• To-do item A: In the real estate article, on what date did the complainant sign the agreement for sale?
--
Real Estate

RERA Act or Arbitration Act—which one comes to the rescue of homebuyers in case of dispute with developers on agreements signed pre-RERA?

Does the agreement for sale between a homebuyer and the developer having a clause that says disputes are subject to arbitration preclude the buyer’s recourse to relief under the Real Estate (Regulation and Development) Act, 2016, (RERA) if the agreement was entered into before RERA was enacted?

That seems to be the case, going by the January 14 order of the Maharashtra Real Estate Regulatory Authority (MahaRERA), where it held that in the case of a complaint of alleged delayed possession under such a situation, the home buyer cannot seek recourse from the MahaRERA and that it was subject to the Arbitration and Conciliation Act, 1996. It directed the homebuyer and developer to go for arbitration saying RERA cannot change the arrangement of the agreement signed between the two parties before the act came into existence. The buyer has challenged the order in the RERA Tribunal.

However, experts have termed this order to be improper, and said it may set a wrong precedent. They said that the real estate act passed by Parliament is clear that it overrides all other arrangements, and in this case MahaRERA should merely apply that law rather than interpreting it.

Case history

The complainant, Ayyaz Khan, entered into an agreement for sale on November 10, 2014, for a flat measuring 1,059 square feet. Possession was promised by March 31, 2017. Khan paid over Rs 1.86 crore against the total consideration of Rs 2.54 crore. However, Khan has not got possession yet. The order states that according to MahaRERA registration, the date for handover registered with RERA was 2021, and was further extended to June 31, 2022. Khan has in the MahaRERA stated that no consent was taken for this extension and, hence, he desires interest till the date of possession together with compensation.
--
• To-do item B: Recast the saved data entries from the line containing "Đừng ngần ngại liên hệ số" through the end of the saved data entries, inclusive, as a Markdown table with the columns Row and Line, leaving out blank lines.

• Saved data entries:
--
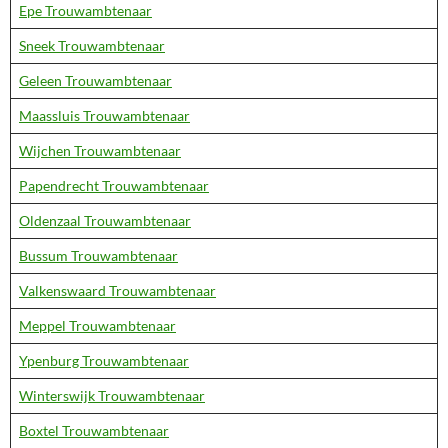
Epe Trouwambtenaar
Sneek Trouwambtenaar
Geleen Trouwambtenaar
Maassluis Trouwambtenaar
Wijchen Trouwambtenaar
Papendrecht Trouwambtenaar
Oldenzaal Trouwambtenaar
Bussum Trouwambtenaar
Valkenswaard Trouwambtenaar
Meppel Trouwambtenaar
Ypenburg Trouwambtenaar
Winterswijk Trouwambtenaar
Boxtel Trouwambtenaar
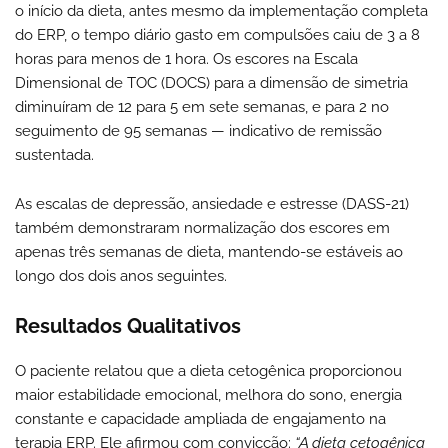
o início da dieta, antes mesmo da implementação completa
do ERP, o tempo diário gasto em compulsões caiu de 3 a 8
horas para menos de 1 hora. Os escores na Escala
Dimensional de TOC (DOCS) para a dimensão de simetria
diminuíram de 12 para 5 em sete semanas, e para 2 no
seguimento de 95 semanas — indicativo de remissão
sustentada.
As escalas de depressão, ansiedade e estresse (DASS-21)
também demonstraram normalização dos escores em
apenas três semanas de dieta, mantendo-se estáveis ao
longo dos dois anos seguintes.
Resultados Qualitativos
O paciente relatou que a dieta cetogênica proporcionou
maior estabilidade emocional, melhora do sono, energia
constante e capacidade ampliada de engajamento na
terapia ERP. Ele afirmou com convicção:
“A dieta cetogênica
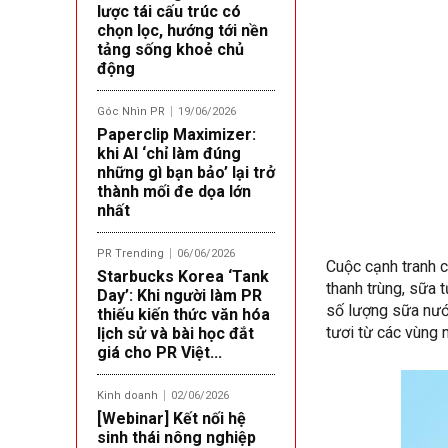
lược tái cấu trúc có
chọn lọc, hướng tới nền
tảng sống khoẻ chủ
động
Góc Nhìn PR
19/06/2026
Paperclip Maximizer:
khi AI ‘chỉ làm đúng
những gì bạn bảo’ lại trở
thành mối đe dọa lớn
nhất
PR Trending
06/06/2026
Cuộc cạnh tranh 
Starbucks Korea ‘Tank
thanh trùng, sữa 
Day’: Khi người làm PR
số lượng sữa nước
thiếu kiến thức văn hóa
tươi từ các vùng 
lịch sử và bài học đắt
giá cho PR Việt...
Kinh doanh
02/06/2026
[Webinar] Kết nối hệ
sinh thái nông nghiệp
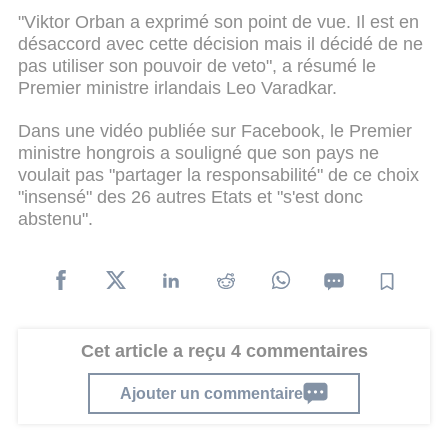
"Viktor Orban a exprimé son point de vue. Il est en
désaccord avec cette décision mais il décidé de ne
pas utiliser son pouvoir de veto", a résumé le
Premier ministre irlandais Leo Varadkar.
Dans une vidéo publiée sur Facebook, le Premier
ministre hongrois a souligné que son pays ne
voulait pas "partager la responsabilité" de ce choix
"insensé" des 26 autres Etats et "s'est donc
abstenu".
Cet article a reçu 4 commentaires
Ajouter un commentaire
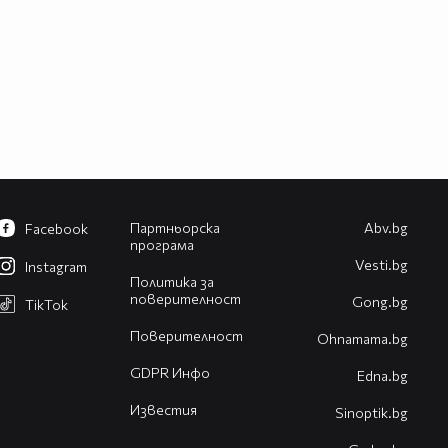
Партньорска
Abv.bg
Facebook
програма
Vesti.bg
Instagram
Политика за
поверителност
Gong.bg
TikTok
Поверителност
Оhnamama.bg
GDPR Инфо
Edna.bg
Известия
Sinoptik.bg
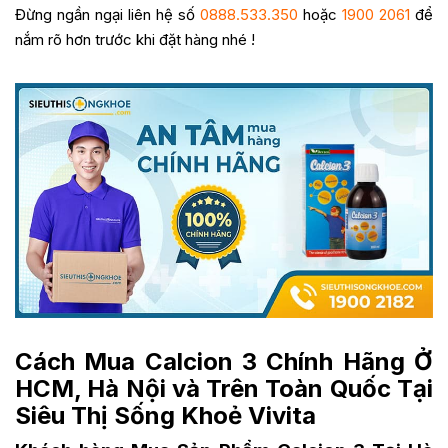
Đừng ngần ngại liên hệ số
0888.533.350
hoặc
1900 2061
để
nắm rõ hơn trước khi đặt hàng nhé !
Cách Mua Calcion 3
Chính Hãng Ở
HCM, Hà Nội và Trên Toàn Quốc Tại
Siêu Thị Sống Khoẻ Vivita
--
• Answer A: November 10, 2014.

• Answer B:
| Row | Line |
|---|---|
| 1 | Đừng ngần ngại liên hệ số |
| 2 | 0888.533.350 |
| 3 | hoặc |
| 4 | 1900 2061 |
| 5 | để |
| 6 | nắm rõ hơn trước khi đặt hàng nhé ! |
| 7 | Cách Mua Calcion 3 |
| 8 | Chính Hãng Ở |
| 9 | HCM, Hà Nội và Trên Toàn Quốc Tại |
| 10 | Siêu Thị Sống Khoẻ Vivita |